Stroke – twice as common in those with DM.
Peripheral vascular disease – gangrene, ulcers, etc. Often involves arteries below the knee. Occlusions of the small arteries cause most of the gangrenous changes of lower extremities.
Microvascular: diseases of the capillaries (467)
Thickening of capillary basement membrane, endothelial hyperplasia, thrombosis.

Diabetic retinopathy
Leading cause of blindness
Results from increased capillary permeability, ischemia, etc.
Diabetic nephropathy
Most common cause of end stage kidney disease
Hyperglycemia contributes to kidney disease.

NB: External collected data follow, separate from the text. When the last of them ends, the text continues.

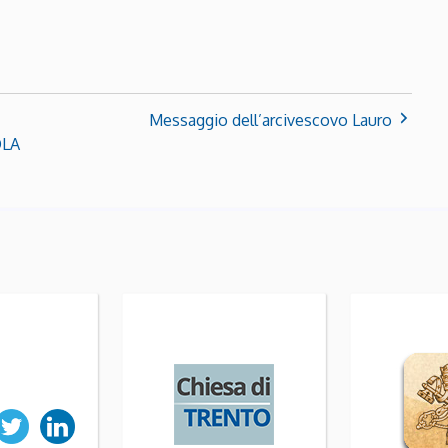
Messaggio dell’arcivescovo Lauro
OLA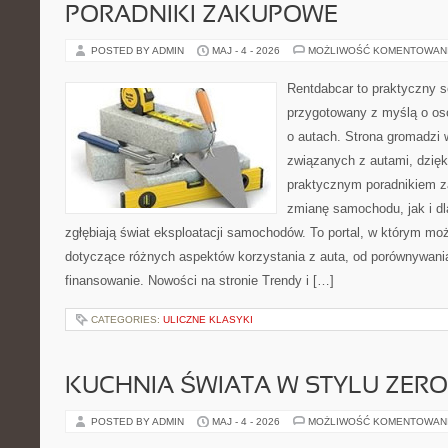
PORADNIKI ZAKUPOWE
POSTED BY ADMIN
MAJ - 4 - 2026
MOŻLIWOŚĆ KOMENTOWAN
Rentdabcar to praktyczny s
przygotowany z myślą o os
o autach. Strona gromadzi
związanych z autami, dzię
praktycznym poradnikiem z
zmianę samochodu, jak i dla
zgłębiają świat eksploatacji samochodów. To portal, w którym mo
dotyczące różnych aspektów korzystania z auta, od porównywani
finansowanie. Nowości na stronie Trendy i […]
CATEGORIES:
ULICZNE KLASYKI
KUCHNIA ŚWIATA W STYLU ZER
POSTED BY ADMIN
MAJ - 4 - 2026
MOŻLIWOŚĆ KOMENTOWAN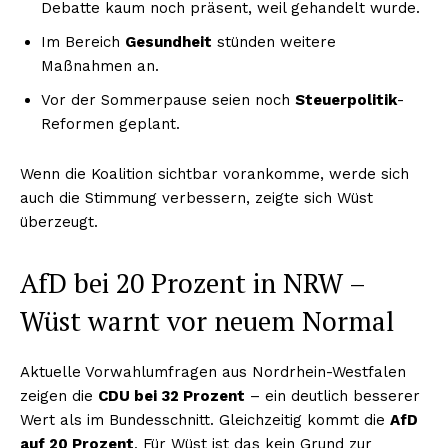
Debatte kaum noch präsent, weil gehandelt wurde.
Im Bereich
Gesundheit
stünden weitere
Maßnahmen an.
Vor der Sommerpause seien noch
Steuerpolitik
-
Reformen geplant.
Wenn die Koalition sichtbar vorankomme, werde sich
auch die Stimmung verbessern, zeigte sich Wüst
überzeugt.
AfD bei 20 Prozent in NRW –
Wüst warnt vor neuem Normal
Aktuelle Vorwahlumfragen aus Nordrhein-Westfalen
zeigen die
CDU bei 32 Prozent
– ein deutlich besserer
Wert als im Bundesschnitt. Gleichzeitig kommt die
AfD
auf 20 Prozent
. Für Wüst ist das kein Grund zur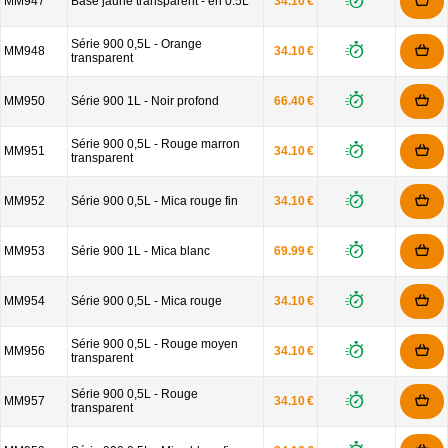
MM947
Base jaune transparent - en 0.5L
34.10 €
Série 900 0,5L - Orange
MM948
34.10 €
transparent
MM950
Série 900 1L - Noir profond
66.40 €
Série 900 0,5L - Rouge marron
MM951
34.10 €
transparent
MM952
Série 900 0,5L - Mica rouge fin
34.10 €
MM953
Série 900 1L - Mica blanc
69.99 €
MM954
Série 900 0,5L - Mica rouge
34.10 €
Série 900 0,5L - Rouge moyen
MM956
34.10 €
transparent
Série 900 0,5L - Rouge
MM957
34.10 €
transparent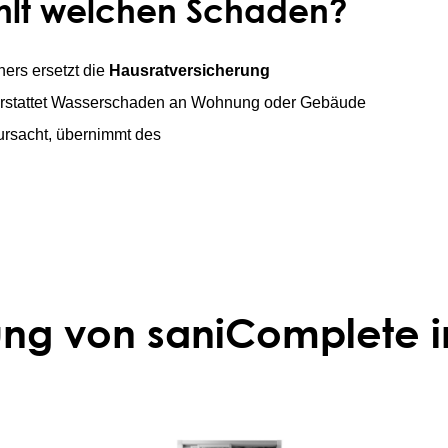
hlt welchen Schaden?
ers ersetzt die
Hausratversicherung
rstattet Wasserschaden an Wohnung oder Gebäude
ursacht, übernimmt des
ung von saniComplete i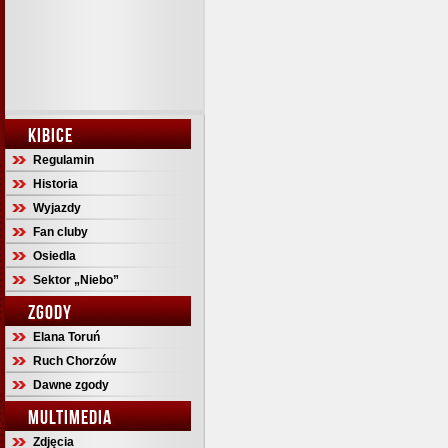
KIBICE
Regulamin
Historia
Wyjazdy
Fan cluby
Osiedla
Sektor „Niebo”
ZGODY
Elana Toruń
Ruch Chorzów
Dawne zgody
MULTIMEDIA
Zdjęcia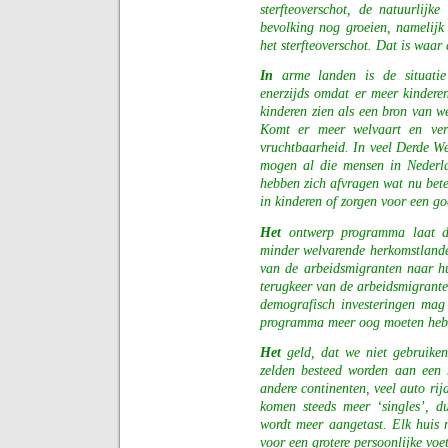
sterfteoverschot, de natuurlijk
bevolking nog groeien, namelijk
het sterfteoverschot. Dat is waa
In
arme landen is de situatie
enerzijds omdat er meer kindere
kinderen zien als een bron van w
Komt er meer welvaart en verb
vruchtbaarheid. In veel Derde We
mogen al die mensen in Nederla
hebben zich afvragen wat nu beter
in kinderen of zorgen voor een go
Het
ontwerp programma laat di
minder welvarende herkomstlande
van de arbeidsmigranten naar h
terugkeer van de arbeidsmigrante
demografisch investeringen mag
programma meer oog moeten heb
Het
geld, dat we niet gebruiken
zelden besteed worden aan een m
andere continenten, veel auto rijd
komen steeds meer ‘singles’, d
wordt meer aangetast. Elk huis 
voor een grotere persoonlijke vo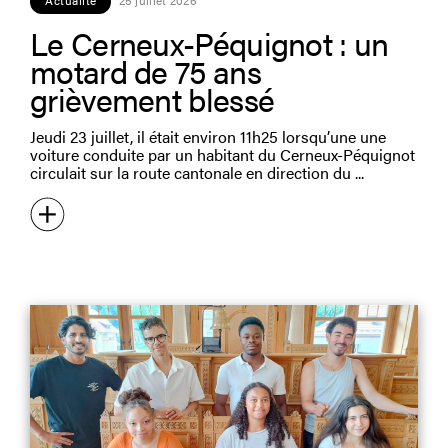
Le Cerneux-Péquignot : un
motard de 75 ans
grièvement blessé
Jeudi 23 juillet, il était environ 11h25 lorsqu’une une
voiture conduite par un habitant du Cerneux-Péquignot
circulait sur la route cantonale en direction du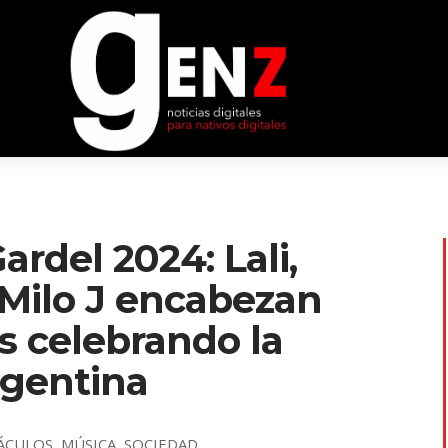
ardel 2024: Lali,
 Milo J encabezan
s celebrando la
rgentina
ÁCULOS
,
MÚSICA
,
SOCIEDAD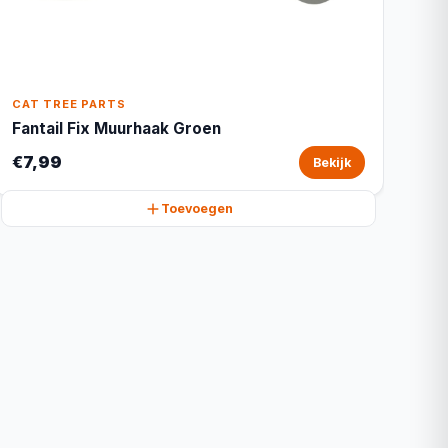
CAT TREE PARTS
Fantail Fix Muurhaak Groen
€7,99
Bekijk
Toevoegen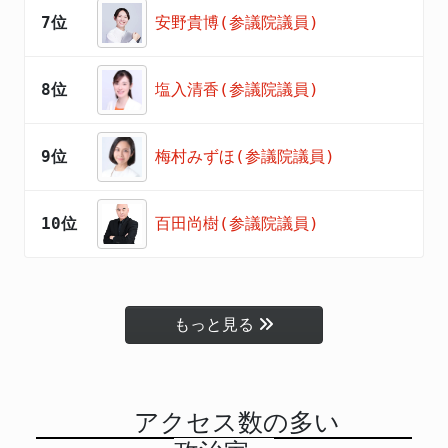
7位
安野貴博(参議院議員)
8位
塩入清香(参議院議員)
9位
梅村みずほ(参議院議員)
10位
百田尚樹(参議院議員)
もっと見る
アクセス数の多い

The glomeruli are injured by protein denaturation and high renal blood flow from hyperglycemia.
Diabetic neuropathy
Due to metabolic factors (including build up of sorbitol in neurons) and vascular factors (ischemia).
Sensory deficits are more common than motor and often involve the extremities (sock and glove pattern).

Infection: (468)
Those with DM are at increased risk of infection due to impaired senses (more likely to have an accident), impairment of the immune system, increase in pathogen growth due to higher level of glucose in body fluids.